気が変わっては大変だ。すぐに会計を済ませ、タグは切ってもらった。店員さんから隠れるように後ろで待つ紺を連れ出し、改めてイルカを被らせた。
あぁ、たまらん。
ピンクのイルカになった紺は、先程と同様に限界まで深く被った。気恥ずかしいのだろう。耳あてを掴んだまま俯いてしまっている。
「ほら、ベルーガんとこ行くぞ」
紺の手をとって、来た道を戻っていく。進むほどに紺からぎくしゃくとした動きはとれていき、繋がった手に力がこもるのが分かった。
「ひー兄ってさぁ」
「ん? なんだ」
緊張が解けてきた紺が、俺の手を抱くようにしてよりくっ付いてきた。紺は甘え方が本当に上手い。しかし、もごもご言っているので聞き取れず、腰を落としてもう一度聞き返す。
「昨日からさ、俺のこと何度も可愛いって言うよね」
「……あ?」
紺は俺の意表を突くのも上手かった。つまり、どういうことだろう。
「えーと、あれか。嫌だったか?」
いくらデートの為に女の格好をしようか、なんて言ってくれる紺でも、心は男の子。可愛い可愛いと連発され、不快に感じていたのかもしれない。

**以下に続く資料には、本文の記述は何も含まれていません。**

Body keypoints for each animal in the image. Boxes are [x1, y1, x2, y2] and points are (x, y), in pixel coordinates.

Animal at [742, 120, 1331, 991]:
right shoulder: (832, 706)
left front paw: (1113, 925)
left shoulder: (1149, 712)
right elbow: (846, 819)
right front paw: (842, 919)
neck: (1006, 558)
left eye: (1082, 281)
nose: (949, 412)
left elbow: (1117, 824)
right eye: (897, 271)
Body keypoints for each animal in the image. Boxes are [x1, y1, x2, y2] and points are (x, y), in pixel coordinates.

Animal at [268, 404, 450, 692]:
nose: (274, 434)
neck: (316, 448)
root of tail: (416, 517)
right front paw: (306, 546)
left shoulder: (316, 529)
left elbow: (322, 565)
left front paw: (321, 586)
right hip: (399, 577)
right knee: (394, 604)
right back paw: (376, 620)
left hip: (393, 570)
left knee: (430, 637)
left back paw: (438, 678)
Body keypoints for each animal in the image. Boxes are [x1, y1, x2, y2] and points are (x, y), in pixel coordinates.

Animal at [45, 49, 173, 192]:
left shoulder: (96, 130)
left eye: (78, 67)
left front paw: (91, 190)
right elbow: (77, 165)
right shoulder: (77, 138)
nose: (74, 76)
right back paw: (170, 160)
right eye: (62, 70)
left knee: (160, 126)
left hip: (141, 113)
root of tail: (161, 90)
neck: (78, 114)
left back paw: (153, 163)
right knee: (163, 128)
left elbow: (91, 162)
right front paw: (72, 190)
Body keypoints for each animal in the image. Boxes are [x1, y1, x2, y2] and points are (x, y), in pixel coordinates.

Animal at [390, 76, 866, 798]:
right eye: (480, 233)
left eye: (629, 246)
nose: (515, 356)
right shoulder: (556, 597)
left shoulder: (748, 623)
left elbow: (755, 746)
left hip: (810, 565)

これまで心の中でのみ愛でていたが、調子にのって言いすぎた。
「悪い、これからは気をつける」
「え? あ、違うって! えと、人に言われるのは嫌だけど、ひー兄なら別にいいよ」
「……そ、そうか?」
「うん。だってさ、褒められてるみたい?」
事実として褒めている。
「好きって言われてるみたいだし」
同義語である。
「ひー兄、俺のことめちゃくちゃ好きだもんね?」
その小生意気な問いに、内心焦った。こんな公衆の面前で煽られてたまるか。親父さんのメールを思い出し、体内の温度を冷却させる。
「お前もだろ?」
「うん! へへ」
満足そうに頷くと、紺は猫のように俺の腕に顔をくっつけてきた。正確にはイルカの頭がぶつかっているだけなのだが。
「これ恥ずかしいけどいいね」
「……だろう?」
「大切にするね」
?
「クリスマスプレゼントでしょ?」
イルカがいっぱいになっちゃった、とか。被って外へは出られないけど、家の中で大切にするね。と、紺がとんでもない勘違いを始めた。

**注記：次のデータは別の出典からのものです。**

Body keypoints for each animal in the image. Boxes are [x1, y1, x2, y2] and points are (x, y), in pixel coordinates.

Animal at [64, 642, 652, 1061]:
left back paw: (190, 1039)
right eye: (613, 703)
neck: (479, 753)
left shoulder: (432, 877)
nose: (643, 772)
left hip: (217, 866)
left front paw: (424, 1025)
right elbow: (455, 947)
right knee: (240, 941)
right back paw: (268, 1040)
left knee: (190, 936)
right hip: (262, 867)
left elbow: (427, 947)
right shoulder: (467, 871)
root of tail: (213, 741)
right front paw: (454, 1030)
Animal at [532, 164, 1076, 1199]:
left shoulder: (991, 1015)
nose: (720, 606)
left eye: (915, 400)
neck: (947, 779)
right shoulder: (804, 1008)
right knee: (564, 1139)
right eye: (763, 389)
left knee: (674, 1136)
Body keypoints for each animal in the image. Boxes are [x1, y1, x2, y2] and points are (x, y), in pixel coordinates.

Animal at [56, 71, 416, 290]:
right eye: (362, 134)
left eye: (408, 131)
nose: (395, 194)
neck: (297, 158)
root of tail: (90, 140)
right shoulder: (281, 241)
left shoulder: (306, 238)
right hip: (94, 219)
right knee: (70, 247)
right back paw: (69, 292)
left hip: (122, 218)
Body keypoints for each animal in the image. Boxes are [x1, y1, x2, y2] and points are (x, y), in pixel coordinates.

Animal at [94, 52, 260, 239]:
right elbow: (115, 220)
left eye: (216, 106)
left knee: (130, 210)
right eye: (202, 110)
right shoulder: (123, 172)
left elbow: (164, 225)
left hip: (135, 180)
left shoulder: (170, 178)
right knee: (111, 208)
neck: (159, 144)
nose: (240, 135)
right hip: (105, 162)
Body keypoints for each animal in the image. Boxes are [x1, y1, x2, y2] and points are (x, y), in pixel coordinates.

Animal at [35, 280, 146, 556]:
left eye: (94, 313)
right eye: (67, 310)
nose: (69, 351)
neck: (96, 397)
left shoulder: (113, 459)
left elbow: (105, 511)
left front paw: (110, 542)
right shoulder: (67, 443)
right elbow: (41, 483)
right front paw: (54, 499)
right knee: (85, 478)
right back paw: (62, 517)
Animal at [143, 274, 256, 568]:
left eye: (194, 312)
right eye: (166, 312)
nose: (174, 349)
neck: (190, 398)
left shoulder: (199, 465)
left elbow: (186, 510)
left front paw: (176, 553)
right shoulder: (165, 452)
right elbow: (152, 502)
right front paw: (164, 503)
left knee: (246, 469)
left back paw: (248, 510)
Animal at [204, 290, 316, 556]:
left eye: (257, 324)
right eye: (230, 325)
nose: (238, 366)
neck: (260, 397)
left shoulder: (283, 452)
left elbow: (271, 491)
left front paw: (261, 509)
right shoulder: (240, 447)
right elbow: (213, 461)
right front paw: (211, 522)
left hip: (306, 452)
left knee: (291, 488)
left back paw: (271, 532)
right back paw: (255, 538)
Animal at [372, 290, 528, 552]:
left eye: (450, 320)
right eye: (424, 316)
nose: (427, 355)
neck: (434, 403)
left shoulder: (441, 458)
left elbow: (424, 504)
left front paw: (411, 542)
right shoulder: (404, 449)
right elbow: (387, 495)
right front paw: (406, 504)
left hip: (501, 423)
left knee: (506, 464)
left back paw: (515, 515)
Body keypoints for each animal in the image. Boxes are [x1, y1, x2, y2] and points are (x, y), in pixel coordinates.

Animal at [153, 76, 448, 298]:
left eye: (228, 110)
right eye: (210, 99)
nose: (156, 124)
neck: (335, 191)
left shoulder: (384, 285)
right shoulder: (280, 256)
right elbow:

「ま、待て待て。なわけねーだろ? そんなふざけた帽子がプレゼントのわけあるか」
「え、そう、なの?」
大体、それではあの抱き枕に負ける。寝る度に抱かれるイルカと、部屋に飾られて終わりのイルカでは話にならない。
「いいか、あんなイルカよりもっといいものプレゼントしてやる」
悔しさのあまり堂々と言ってしまったが、実はまだ何の案もない。紺の視線を痛いほど浴びつつ、胸を張り続けた。
さて、困ったな。
しかしその後、ベルーガのおかげである閃きを得た。